A Polícia Civil de Goiás esteve, na manhã de hoje (08), na cerimônia de apresentação do balanço das forças de segurança relativa aos índices criminais do primeiro semestre de 2024. O balanço foi apresentado pelo secretário de Segurança Pública, Renato Brum dos Santos, ao governador Ronaldo Caiado. O levantamento feito pelo Observatório de Segurança Pública mostra que, neste primeiro semestre de 2024, em Goiás os Crimes Violentos Letais Intencionais registraram redução de -10,6% no número de Homicídios Dolosos no comparativo com o mesmo período do ano passado. Em 2023 foram registrados 519, e em 2024 foram 464, no primeiro semestre. Em 2024, no mesmo período, 128 municípios não registraram homicídio consumado. No caso de feminicídios, a redução registrada é de -37,5%, sendo 32 em 2023, e 20 neste ano.

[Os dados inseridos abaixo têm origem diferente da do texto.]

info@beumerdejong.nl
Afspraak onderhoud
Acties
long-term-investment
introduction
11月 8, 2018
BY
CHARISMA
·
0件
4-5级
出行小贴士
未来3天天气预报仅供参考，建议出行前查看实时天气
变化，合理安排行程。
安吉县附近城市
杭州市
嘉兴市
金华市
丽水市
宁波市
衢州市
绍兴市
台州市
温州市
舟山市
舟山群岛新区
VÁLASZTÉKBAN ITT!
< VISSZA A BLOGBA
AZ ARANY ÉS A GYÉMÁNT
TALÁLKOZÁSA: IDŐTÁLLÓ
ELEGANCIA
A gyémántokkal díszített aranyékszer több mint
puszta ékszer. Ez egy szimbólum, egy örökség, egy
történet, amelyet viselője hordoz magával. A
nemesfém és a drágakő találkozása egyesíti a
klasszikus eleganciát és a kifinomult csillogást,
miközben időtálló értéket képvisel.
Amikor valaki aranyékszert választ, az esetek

Os registros de Roubo a Transeunte caíram -31,1%, sendo 4.328 em 2023, e 2.982 neste ano. O número de Roubo de Veículos também apresentou queda de -27%. De 512 em 2023 para 374, em 2024. As ocorrências de Roubo em comércio caíram 20,5%. Em 2023 foram 331, e no ano passado 263. Já os Roubos a Residências tiveram redução de -15,6%, sendo 276 no ano de 2023 e 233 em 2024. O registro de Roubos de Carga apresentou uma das maiores reduções, de -71,4%. Em 2023 foram 21 casos, já em 2024 foram 6. O índice de Roubo a Instituição Financeira continua zerado e desde 2019 o Estado de Goiás não registra nenhum registro desse crime.

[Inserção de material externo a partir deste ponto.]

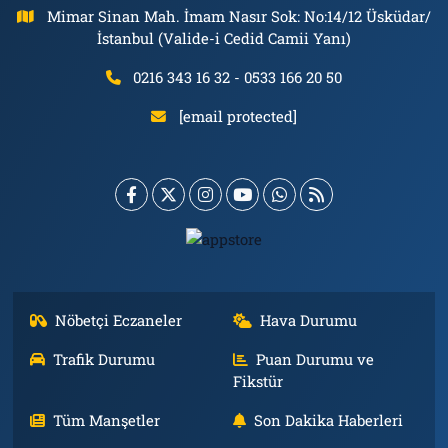
Mimar Sinan Mah. İmam Nasır Sok: No:14/12 Üsküdar/
İstanbul (Valide-i Cedid Camii Yanı)
0216 343 16 32 - 0533 166 20 50
[email protected]
Nöbetçi Eczaneler
Hava Durumu
Trafik Durumu
Puan Durumu ve
Fikstür
Tüm Manşetler
Son Dakika Haberleri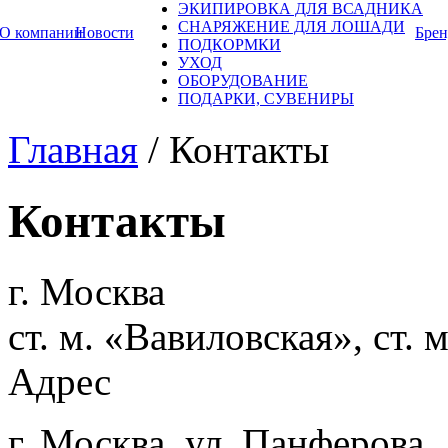
ЭКИПИРОВКА ДЛЯ ВСАДНИКА
СНАРЯЖЕНИЕ ДЛЯ ЛОШАДИ
О компании
Новости
Бре
ПОДКОРМКИ
УХОД
ОБОРУДОВАНИЕ
ПОДАРКИ, СУВЕНИРЫ
Главная
/
Контакты
Контакты
г. Москва
ст. м. «Вавиловская», ст.
Адрес
г. Москва, ул. Панферова, 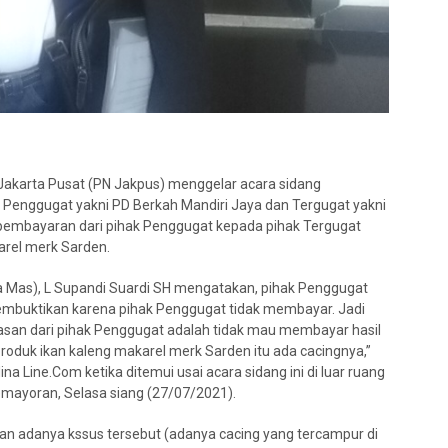
Jakarta Pusat (PN Jakpus) menggelar acara sidang
Penggugat yakni PD Berkah Mandiri Jaya dan Tergugat yakni
pembayaran dari pihak Penggugat kepada pihak Tergugat
karel merk Sarden.
 Mas), L Supandi Suardi SH mengatakan, pihak Penggugat
embuktikan karena pihak Penggugat tidak membayar. Jadi
Alasan dari pihak Penggugat adalah tidak mau membayar hasil
roduk ikan kaleng makarel merk Sarden itu ada cacingnya,”
a Line.Com ketika ditemui usai acara sidang ini di luar ruang
emayoran, Selasa siang (27/07/2021).
n adanya kssus tersebut (adanya cacing yang tercampur di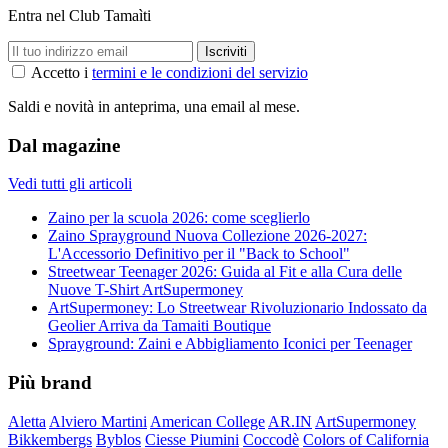
Entra nel Club Tamaìti
Accetto i
termini e le condizioni del servizio
Saldi e novità in anteprima, una email al mese.
Dal magazine
Vedi tutti gli articoli
Zaino per la scuola 2026: come sceglierlo
Zaino Sprayground Nuova Collezione 2026-2027:
L'Accessorio Definitivo per il "Back to School"
Streetwear Teenager 2026: Guida al Fit e alla Cura delle
Nuove T-Shirt ArtSupermoney
ArtSupermoney: Lo Streetwear Rivoluzionario Indossato da
Geolier Arriva da Tamaiti Boutique
Sprayground: Zaini e Abbigliamento Iconici per Teenager
Più brand
Aletta
Alviero Martini
American College
AR.IN
ArtSupermoney
Bikkembergs
Byblos
Ciesse Piumini
Coccodè
Colors of California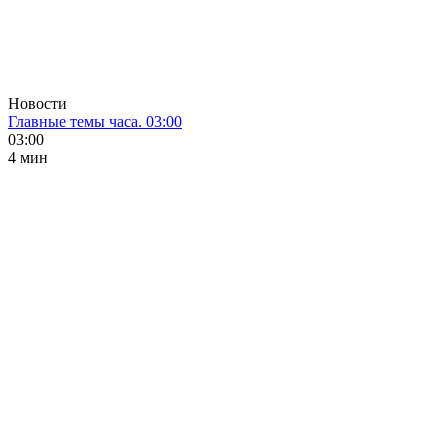
Новости
Главные темы часа. 03:00
03:00
4 мин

No primeiro semestre deste ano, a Polícia Civil remeteu ao Judiciário 8.013 Inquéritos Policiais com Autoria Definida só em relação aos crimes envolvendo violência doméstica e familiar contra a mulher. Em seu discurso, o delegado-geral da PCGO André Ganga ressaltou a operacionalidade da instituição e falou do foco nos novos nichos criminais: “O índice de resolução criminal total nosso é de 92,5%, o maior do Brasil. Foram mais de R$ 470 milhões em bens apreendidos e valores bloqueados das organizações criminosas somente neste ano. E estamos trabalhando em mais de R$ 320 milhões em recuperação de ativos, afetos à Delegacia Estadual de Repressão a Crimes Contra a Ordem Tributária (DOT)”, pontuou o chefe da PCGO.